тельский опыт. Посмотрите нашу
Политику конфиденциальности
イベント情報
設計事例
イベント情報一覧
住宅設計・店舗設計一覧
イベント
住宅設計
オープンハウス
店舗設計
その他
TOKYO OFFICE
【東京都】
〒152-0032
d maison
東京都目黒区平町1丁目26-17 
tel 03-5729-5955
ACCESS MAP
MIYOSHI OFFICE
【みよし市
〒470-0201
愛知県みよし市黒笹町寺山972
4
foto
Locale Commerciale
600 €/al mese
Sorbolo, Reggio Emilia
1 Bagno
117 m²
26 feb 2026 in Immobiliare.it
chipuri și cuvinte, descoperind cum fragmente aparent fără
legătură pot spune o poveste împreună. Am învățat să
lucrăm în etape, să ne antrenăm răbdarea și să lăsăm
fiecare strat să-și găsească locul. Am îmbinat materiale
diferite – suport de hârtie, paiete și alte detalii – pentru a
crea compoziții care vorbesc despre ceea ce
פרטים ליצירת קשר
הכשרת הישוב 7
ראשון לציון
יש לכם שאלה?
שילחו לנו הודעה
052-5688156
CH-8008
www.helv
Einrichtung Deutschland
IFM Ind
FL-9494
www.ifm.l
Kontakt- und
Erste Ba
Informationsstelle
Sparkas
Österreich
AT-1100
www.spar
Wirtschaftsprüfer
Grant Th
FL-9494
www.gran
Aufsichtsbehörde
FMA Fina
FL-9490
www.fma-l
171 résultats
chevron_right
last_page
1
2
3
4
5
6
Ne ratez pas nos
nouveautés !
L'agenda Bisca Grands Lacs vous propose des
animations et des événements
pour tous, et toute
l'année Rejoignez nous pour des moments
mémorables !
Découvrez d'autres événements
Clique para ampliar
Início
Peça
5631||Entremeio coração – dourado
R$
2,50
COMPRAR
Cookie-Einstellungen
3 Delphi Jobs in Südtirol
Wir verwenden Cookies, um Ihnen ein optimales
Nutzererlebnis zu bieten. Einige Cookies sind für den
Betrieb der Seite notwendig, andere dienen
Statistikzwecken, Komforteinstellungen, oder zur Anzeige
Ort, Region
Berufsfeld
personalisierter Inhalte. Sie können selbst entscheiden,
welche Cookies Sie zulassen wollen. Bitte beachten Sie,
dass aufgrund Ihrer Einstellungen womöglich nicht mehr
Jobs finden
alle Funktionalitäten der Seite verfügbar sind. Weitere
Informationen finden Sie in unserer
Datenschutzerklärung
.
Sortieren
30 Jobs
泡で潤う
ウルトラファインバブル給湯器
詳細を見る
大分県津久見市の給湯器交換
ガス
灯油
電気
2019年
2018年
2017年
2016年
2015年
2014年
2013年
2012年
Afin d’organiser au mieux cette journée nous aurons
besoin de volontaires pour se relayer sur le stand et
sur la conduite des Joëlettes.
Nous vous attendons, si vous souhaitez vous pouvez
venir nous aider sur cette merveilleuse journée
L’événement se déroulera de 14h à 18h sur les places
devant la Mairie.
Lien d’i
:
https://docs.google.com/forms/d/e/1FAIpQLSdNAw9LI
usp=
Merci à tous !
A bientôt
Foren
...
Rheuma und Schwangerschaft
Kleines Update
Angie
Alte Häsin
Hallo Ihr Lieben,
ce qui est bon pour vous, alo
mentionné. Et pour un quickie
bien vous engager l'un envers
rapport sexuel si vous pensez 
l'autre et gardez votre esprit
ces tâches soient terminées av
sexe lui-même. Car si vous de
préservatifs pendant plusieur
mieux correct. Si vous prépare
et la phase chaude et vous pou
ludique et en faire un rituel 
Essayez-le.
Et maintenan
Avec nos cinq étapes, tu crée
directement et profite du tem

○ ○ ○ ○ ○ ○ ○

* [Job item]: Copy the listing in full. Match it word for word.

* [Exercise result]:
тельский опыт. Посмотрите нашу
Политику конфиденциальности
イベント情報
設計事例
イベント情報一覧
住宅設計・店舗設計一覧
イベント
住宅設計
オープンハウス
店舗設計
その他
TOKYO OFFICE
【東京都】
〒152-0032
d maison
東京都目黒区平町1丁目26-17 
tel 03-5729-5955
ACCESS MAP
MIYOSHI OFFICE
【みよし市
〒470-0201
愛知県みよし市黒笹町寺山972
4
foto
Locale Commerciale
600 €/al mese
Sorbolo, Reggio Emilia
1 Bagno
117 m²
26 feb 2026 in Immobiliare.it
chipuri și cuvinte, descoperind cum fragmente aparent fără
legătură pot spune o poveste împreună. Am învățat să
lucrăm în etape, să ne antrenăm răbdarea și să lăsăm
fiecare strat să-și găsească locul. Am îmbinat materiale
diferite – suport de hârtie, paiete și alte detalii – pentru a
crea compoziții care vorbesc despre ceea ce
פרטים ליצירת קשר
הכשרת הישוב 7
ראשון לציון
יש לכם שאלה?
שילחו לנו הודעה
052-5688156
CH-8008
www.helv
Einrichtung Deutschland
IFM Ind
FL-9494
www.ifm.l
Kontakt- und
Erste Ba
Informationsstelle
Sparkas
Österreich
AT-1100
www.spar
Wirtschaftsprüfer
Grant Th
FL-9494
www.gran
Aufsichtsbehörde
FMA Fina
FL-9490
www.fma-l
171 résultats
chevron_right
last_page
1
2
3
4
5
6
Ne ratez pas nos
nouveautés !
L'agenda Bisca Grands Lacs vous propose des
animations et des événements
pour tous, et toute
l'année Rejoignez nous pour des moments
mémorables !
Découvrez d'autres événements
Clique para ampliar
Início
Peça
5631||Entremeio coração – dourado
R$
2,50
COMPRAR
Cookie-Einstellungen
3 Delphi Jobs in Südtirol
Wir verwenden Cookies, um Ihnen ein optimales
Nutzererlebnis zu bieten. Einige Cookies sind für den
Betrieb der Seite notwendig, andere dienen
Statistikzwecken, Komforteinstellungen, oder zur Anzeige
Ort, Region
Berufsfeld
personalisierter Inhalte. Sie können selbst entscheiden,
welche Cookies Sie zulassen wollen. Bitte beachten Sie,
dass aufgrund Ihrer Einstellungen womöglich nicht mehr
Jobs finden
alle Funktionalitäten der Seite verfügbar sind. Weitere
Informationen finden Sie in unserer
Datenschutzerklärung
.
Sortieren
30 Jobs
泡で潤う
ウルトラファインバブル給湯器
詳細を見る
大分県津久見市の給湯器交換
ガス
灯油
電気
2019年
2018年
2017年
2016年
2015年
2014年
2013年
2012年
Afin d’organiser au mieux cette journée nous aurons
besoin de volontaires pour se relayer sur le stand et
sur la conduite des Joëlettes.
Nous vous attendons, si vous souhaitez vous pouvez
venir nous aider sur cette merveilleuse journée
L’événement se déroulera de 14h à 18h sur les places
devant la Mairie.
Lien d’i
:
https://docs.google.com/forms/d/e/1FAIpQLSdNAw9LI
usp=
Merci à tous !
A bientôt
Foren
...
Rheuma und Schwangerschaft
Kleines Update
Angie
Alte Häsin
Hallo Ihr Lieben,
ce qui est bon pour vous, alo
mentionné. Et pour un quickie
bien vous engager l'un envers
rapport sexuel si vous pensez 
l'autre et gardez votre esprit
ces tâches soient terminées av
sexe lui-même. Car si vous de
préservatifs pendant plusieur
mieux correct. Si vous prépare
et la phase chaude et vous pou
ludique et en faire un rituel 
Essayez-le.
Et maintenan
Avec nos cinq étapes, tu crée
directement et profite du tem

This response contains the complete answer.